» Questions on the material:
1. Do these statements agree with the Far Cry Primal excerpt? (a) Takkar heals himself by eating the meat of animals that have been brought down. (b) Once all his upgrades are unlocked, Takkar can take on a wooly mammoth without planning. (c) The biggest mechanical addition to the Far Cry formula is the ability to tame the predators of Oros. For each, answer yes or no and quote the deciding words.
2. Can you pick up the Far Cry Primal excerpt after its last sentence and continue it?

» Excerpt to read:
((
Even Takkar’s ability to heal himself is reliant on eating the meat of the animals you’ve brought down, so you’re almost never at a point where hunting and gathering aren’t crucial. Past Far Cry games have been domination fantasies. But Primal is about survival.
The land of Oros is brutal, and it’s only slightly less so after Takkar has unlocked all the upgrades to his weapons and his natural resistance to injury. You will never be strong enough to take on a wooly mammoth or equally savage beast without a lick of planning or strategy, and that feels incredibly refreshing in a franchise that tends to elevate players to demigod status by the halfway point.
You will never be strong enough to take on a savage beast without planning or strategy
That does not mean, however, that Takkar doesn’t become more powerful. His greatest strength, and the biggest mechanical addition to the Far Cry formula (as opposed to the many subtractions), is the protagonist’s ability to tame the predators of Oros.
))
» The data:
((
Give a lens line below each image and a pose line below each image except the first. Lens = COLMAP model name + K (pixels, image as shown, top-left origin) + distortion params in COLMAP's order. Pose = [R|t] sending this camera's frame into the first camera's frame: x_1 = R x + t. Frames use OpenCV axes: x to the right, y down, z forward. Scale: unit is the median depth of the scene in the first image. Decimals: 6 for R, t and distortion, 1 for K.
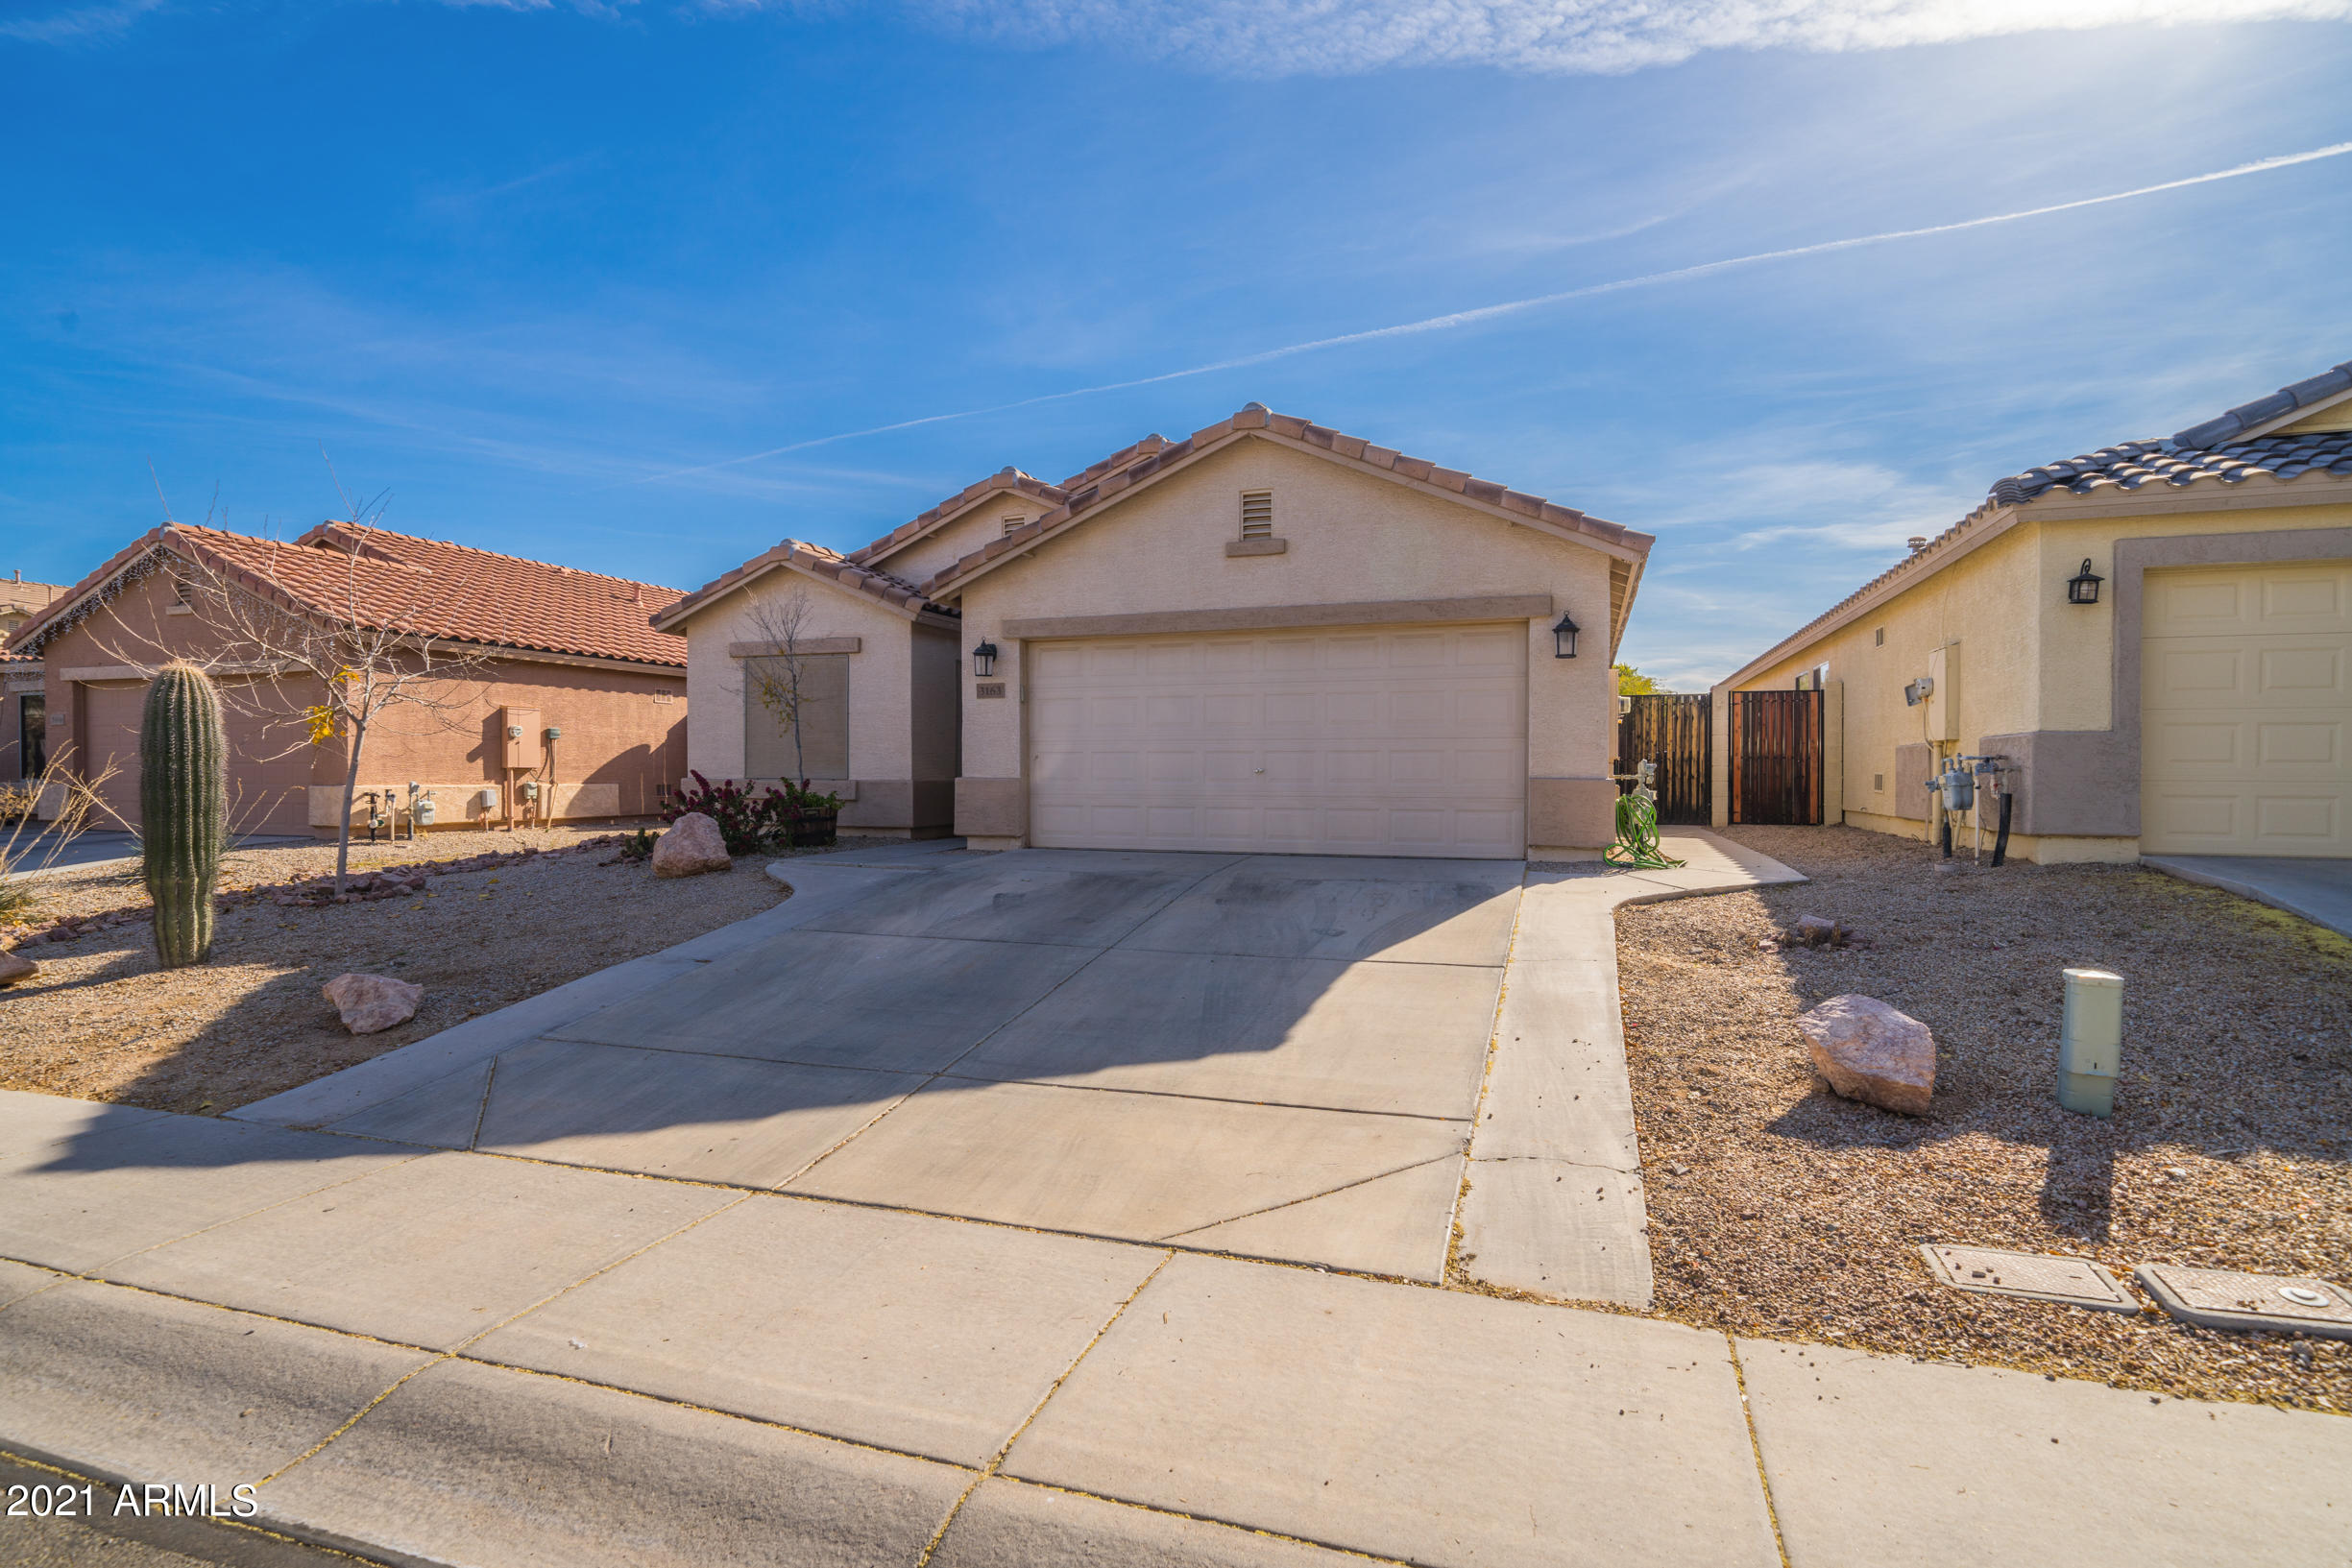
lens RADIAL K [[1167.3, 0, 1176.0], [0, 1167.3, 784.0], [0, 0, 1]] dist [0.000213, -0.000125]
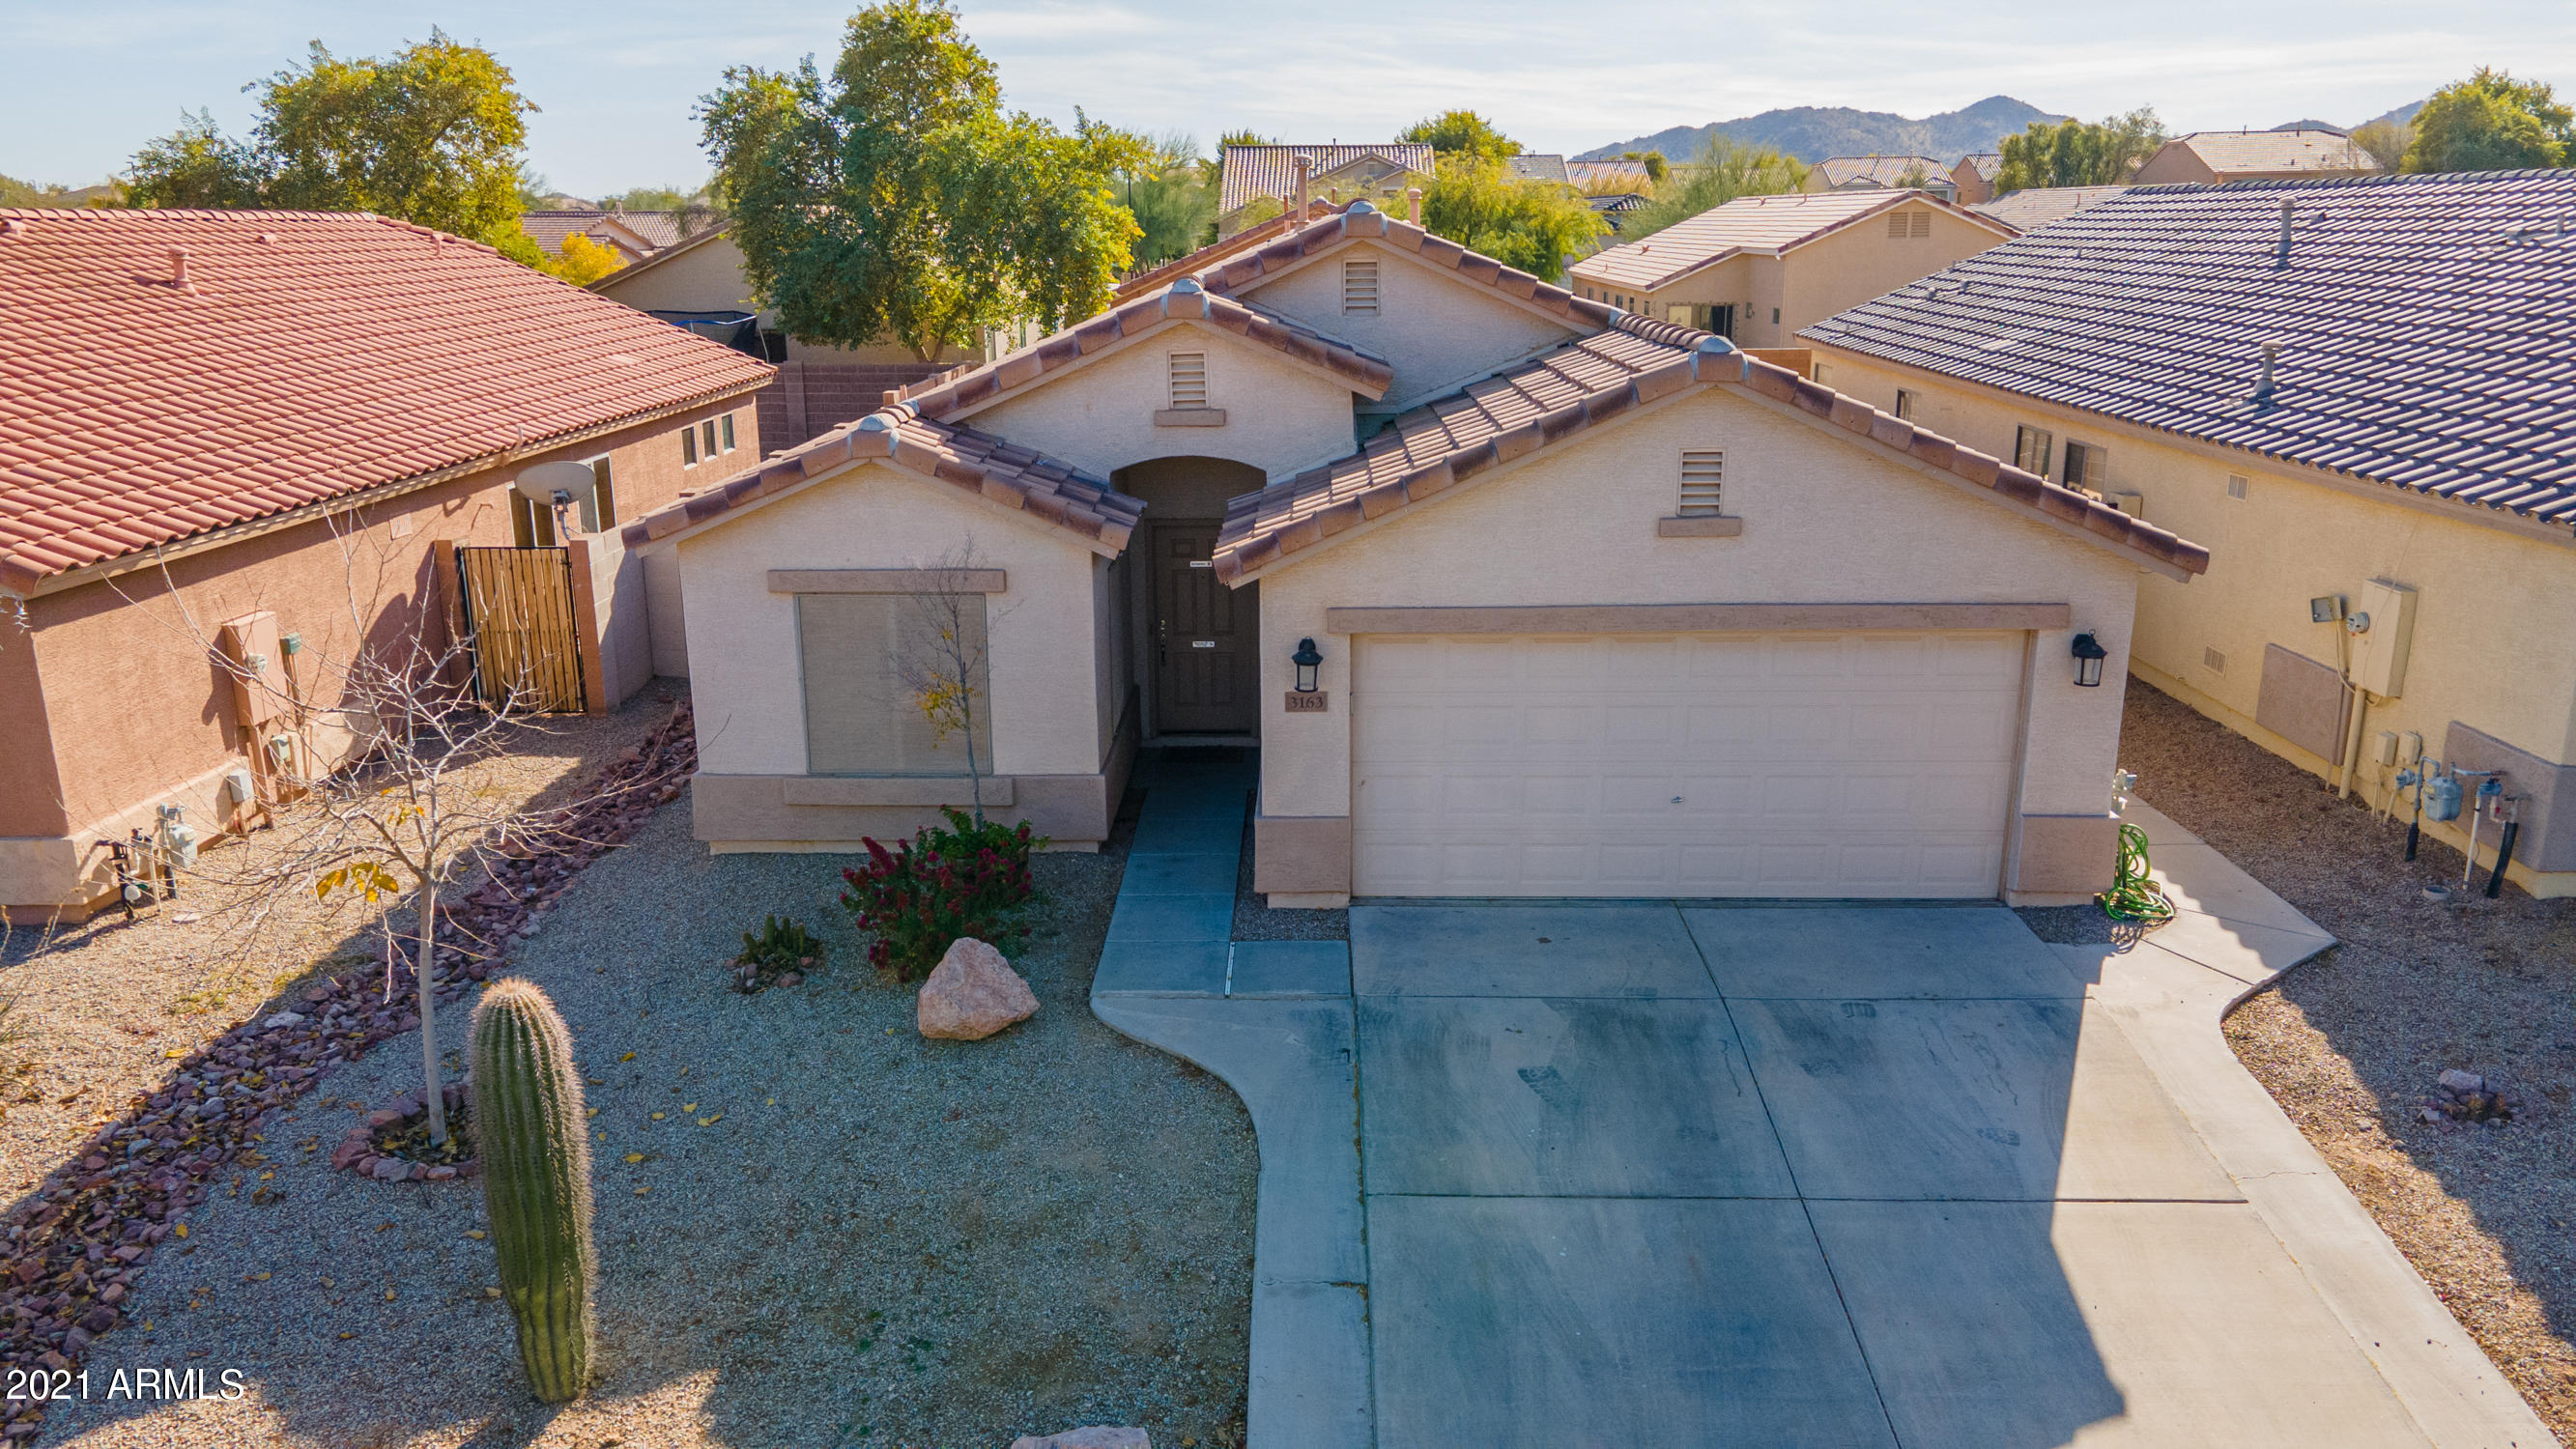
lens RADIAL K [[1865.8, 0, 1288.0], [0, 1865.8, 724.5], [0, 0, 1]] dist [0.040330, 0.004823]
pose [[0.950015, -0.086505, 0.299979, -0.553981], [0.009144, 0.968145, 0.250224, -0.379896], [-0.312069, -0.234974, 0.920543, -0.061825]]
))
» Answer set:
1.
(a) Yes: "Takkar’s ability to heal himself is reliant on eating the meat of the animals you’ve brought down"
(b) No: "You will never be strong enough to take on a wooly mammoth or equally savage beast without a lick of planning or strategy"
(c) Yes: "the biggest mechanical addition to the Far Cry formula (as opposed to the many subtractions), is the protagonist’s ability to tame the predators of Oros"

2.
Bears are ferocious, but slow. Cats are stealthier, but easier to kill. Rare varieties have special abilities, like the black jaguar, which can kill enemies without alerting their compatriots. Once breeds of animals are in Takkar’s service, they can be summoned at will depending on what the situation calls for. My impulsive desire to catch ’em all prompted a frankly embarrassing portion of my brain to create the portmanteau “Po-cave-man” (which works better out loud, if only slightly).
Also, you can shoot a flaming arrow while riding your pet saber-toothed tiger, which will be a hard act to top when “Raddest Game Stuff That Happened in 2016″ lists start popping up this December. If Takkar’s ability to see through the eyes of an owl to tag enemies before bringing down a camp doesn’t also make the list, we’re in for a very rad year indeed.
It’s hard to express how much having a persistent partner spices up the equation of combat in Far Cry. I’ve always felt a little frustrated when my attempts at stealthily wiping out enemy camps devolved into gunfights, but summoning my close personal friend the mean-ass bear to even the odds is a hell of a spoonful of sugar to help that particular medicine go down.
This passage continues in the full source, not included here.